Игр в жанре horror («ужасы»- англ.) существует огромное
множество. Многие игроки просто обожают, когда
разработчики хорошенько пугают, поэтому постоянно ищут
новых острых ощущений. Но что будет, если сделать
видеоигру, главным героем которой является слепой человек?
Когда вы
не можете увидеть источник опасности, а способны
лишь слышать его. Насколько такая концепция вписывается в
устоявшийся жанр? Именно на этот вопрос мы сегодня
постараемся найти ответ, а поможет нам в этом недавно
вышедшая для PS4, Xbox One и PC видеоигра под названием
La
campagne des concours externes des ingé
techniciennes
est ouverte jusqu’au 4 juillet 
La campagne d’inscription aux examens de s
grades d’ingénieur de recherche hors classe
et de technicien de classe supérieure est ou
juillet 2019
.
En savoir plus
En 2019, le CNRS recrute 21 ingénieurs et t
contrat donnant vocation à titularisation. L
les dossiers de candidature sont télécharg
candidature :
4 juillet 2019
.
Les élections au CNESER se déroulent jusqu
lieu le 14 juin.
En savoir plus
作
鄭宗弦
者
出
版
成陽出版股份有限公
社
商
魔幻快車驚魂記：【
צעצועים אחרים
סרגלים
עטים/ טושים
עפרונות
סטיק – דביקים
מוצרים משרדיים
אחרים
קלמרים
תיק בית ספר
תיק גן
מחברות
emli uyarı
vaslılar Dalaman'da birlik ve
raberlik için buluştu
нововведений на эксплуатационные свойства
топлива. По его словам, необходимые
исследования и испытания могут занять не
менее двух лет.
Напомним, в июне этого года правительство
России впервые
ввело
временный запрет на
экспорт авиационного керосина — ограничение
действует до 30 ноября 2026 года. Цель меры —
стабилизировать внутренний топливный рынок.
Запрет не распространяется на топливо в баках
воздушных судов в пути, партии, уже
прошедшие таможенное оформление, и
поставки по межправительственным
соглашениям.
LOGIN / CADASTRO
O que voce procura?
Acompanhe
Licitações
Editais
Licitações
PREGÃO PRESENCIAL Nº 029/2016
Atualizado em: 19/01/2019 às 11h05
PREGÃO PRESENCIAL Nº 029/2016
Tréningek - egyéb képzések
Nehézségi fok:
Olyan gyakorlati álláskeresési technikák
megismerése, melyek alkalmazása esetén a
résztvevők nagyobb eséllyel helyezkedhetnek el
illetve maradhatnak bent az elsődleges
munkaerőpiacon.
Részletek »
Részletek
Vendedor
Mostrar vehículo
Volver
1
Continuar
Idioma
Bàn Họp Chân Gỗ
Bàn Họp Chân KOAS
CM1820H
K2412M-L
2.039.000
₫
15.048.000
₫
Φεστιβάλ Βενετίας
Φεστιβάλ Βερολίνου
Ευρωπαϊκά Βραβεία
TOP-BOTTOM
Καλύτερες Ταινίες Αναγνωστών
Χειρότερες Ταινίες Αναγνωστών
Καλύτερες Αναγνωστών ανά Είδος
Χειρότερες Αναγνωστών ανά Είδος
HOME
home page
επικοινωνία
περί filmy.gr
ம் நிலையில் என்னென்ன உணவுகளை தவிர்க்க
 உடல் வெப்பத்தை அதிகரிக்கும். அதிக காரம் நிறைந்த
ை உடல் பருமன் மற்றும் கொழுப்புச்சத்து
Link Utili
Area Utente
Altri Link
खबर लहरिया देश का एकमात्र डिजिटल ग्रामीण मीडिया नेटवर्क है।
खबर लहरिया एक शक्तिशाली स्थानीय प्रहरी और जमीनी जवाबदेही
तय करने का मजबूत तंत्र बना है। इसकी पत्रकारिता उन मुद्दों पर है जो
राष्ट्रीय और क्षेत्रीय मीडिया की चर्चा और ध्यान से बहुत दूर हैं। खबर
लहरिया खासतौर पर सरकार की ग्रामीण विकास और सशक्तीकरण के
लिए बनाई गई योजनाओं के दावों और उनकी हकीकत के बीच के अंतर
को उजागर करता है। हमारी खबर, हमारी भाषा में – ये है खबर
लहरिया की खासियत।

####

- [Required action]: Quote verbatim the line containing "Καλύτερες Αναγνωστών ανά Είδος" and every line after it through the end of the records above.

- [Exercise solution]:
Καλύτερες Αναγνωστών ανά Είδος
Χειρότερες Αναγνωστών ανά Είδος
HOME
home page
επικοινωνία
περί filmy.gr
ம் நிலையில் என்னென்ன உணவுகளை தவிர்க்க
 உடல் வெப்பத்தை அதிகரிக்கும். அதிக காரம் நிறைந்த
ை உடல் பருமன் மற்றும் கொழுப்புச்சத்து
Link Utili
Area Utente
Altri Link
खबर लहरिया देश का एकमात्र डिजिटल ग्रामीण मीडिया नेटवर्क है।
खबर लहरिया एक शक्तिशाली स्थानीय प्रहरी और जमीनी जवाबदेही
तय करने का मजबूत तंत्र बना है। इसकी पत्रकारिता उन मुद्दों पर है जो
राष्ट्रीय और क्षेत्रीय मीडिया की चर्चा और ध्यान से बहुत दूर हैं। खबर
लहरिया खासतौर पर सरकार की ग्रामीण विकास और सशक्तीकरण के
लिए बनाई गई योजनाओं के दावों और उनकी हकीकत के बीच के अंतर
को उजागर करता है। हमारी खबर, हमारी भाषा में – ये है खबर
लहरिया की खासियत।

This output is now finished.